I think I do. Even in the film, there are parts where you don’t know whether you are watching a movie, or a movie-within-a-movie, or if it’s just real life.
But I have to say, quite a bit of it is fiction. People sometimes think it is very autobiographical, but as a filmmaker, or a writer, you do exaggerate the parts you think are more interesting. If I were to tell a story about my life, it would be very boring. [Laughs] This is not my life.
There are many characters who are either not aware of, or whose lives are not directly related to, that collective memory of Thailand’s past. Why did you choose to depict history through people who may not know that they are being weighed down by it?
I think it has to do with the fact that the political climate in Thailand is one of suppression. You can say that these people seem very indifferent to their past, or what’s going on socially in society. On the other hand, I wanted to contrast the present day, the general sense of helplessness, as well as the characters being unaware, with the burden of history. Maybe the characters don’t know but the viewers do know, and in a way, I wanted to grant more access to the viewer than the characters.
The film deals with the recurring theme of birth, death, and rebirth. Technically, the movie itself also reborn as different formats, most memorably with a montage of glitches at the film’s end. Was the use of this technique a matter of personal preference or a deliberate choice?
I’m sure it’s at the back of my mind, but it’s never really my deliberate attempt to have varied styles. There is the cycle of life and death and deconstruction, but it really goes back to this film being an ode to cinema. That is why there is, in the film, a mini-film. I wanted to cover the different periods of cinema, to the present day, where it is all digital, which is how the film ends.
Many people have compared you to Apichatpong Weerasethakul, but Thai cinema is very vast and diverse. Do you have any favorite Thai films or filmmakers?
[Laughs] I think it is an honor to be compared to Apichatpong. I love his work. But I never deliberately try to extract, or even to articulate and be very technical about it. To be honest, when I watch his films, I’m very moved emotionally, and it’s not anything technical. I identify with it immediately, and I never dissect how it works. So I would say he is my favorite Thai filmmaker, but I don’t study his work intently.
Some of the shots in the film behind the glass window reminded me of Syndromes and a Century.
That’s funny, because that’s my least favorite film of his! [Laughs] I liked it a lot, I like all his work. But Tropical Malady is my favorite film by him.
“By the Time It Gets Dark” is also the title of a Yo La Tengo song, originally by Sandy Denny.

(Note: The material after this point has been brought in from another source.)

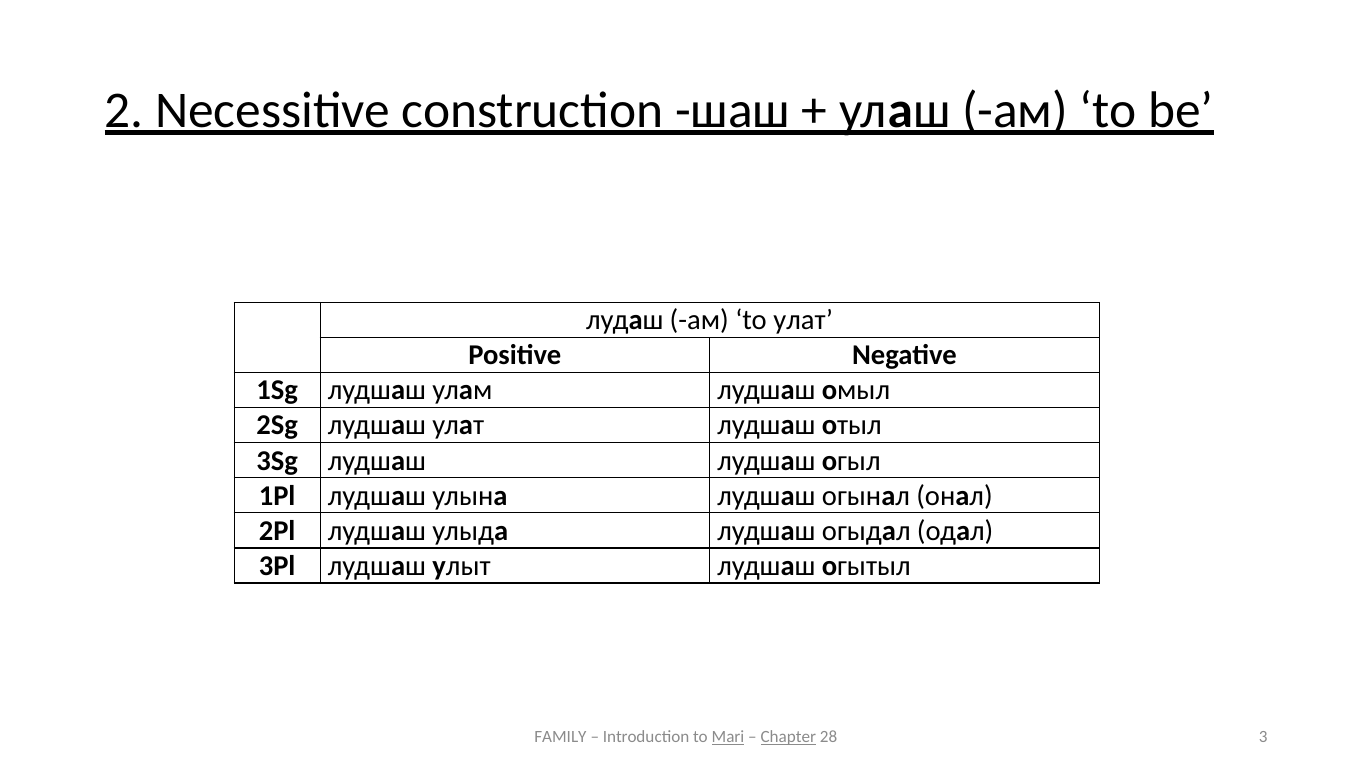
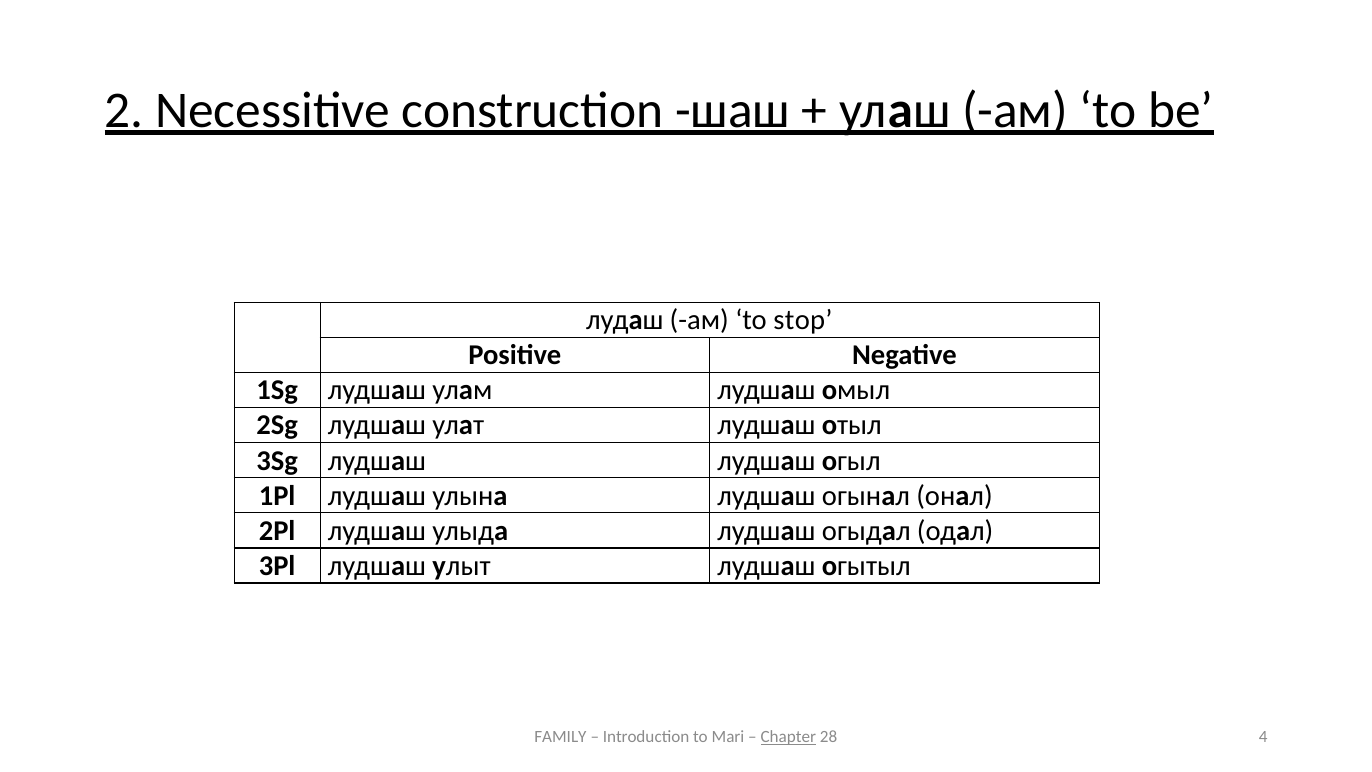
to улат: улат -> stop
Mari underline: present -> none
3: 3 -> 4
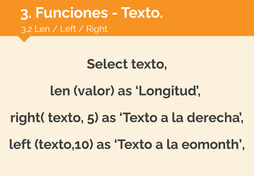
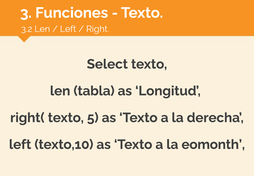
valor: valor -> tabla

There is a wide variety of music throughout this film and your previous work, with even your short Graceland harkening back to Elvis Presley. What role does music play in your films?
Even though I’m not a musician at all, I get inspired by music. I’m pretty helpless when it comes to music, but I think music is very evocative on a personal level. When I hear a note or song, I feel an emotion, and from that point onwards, I can start; I have an image in my head. Usually, that is how I begin my projects: with an image that comes from a song.
What image showed up when you heard “By the Time It Gets Dark”?
Actually I shot it, but it didn’t make it into the film. In one version, it was the last shot, but I decided against it—it happens. It was a shot of a motorway, with traffic coming and going.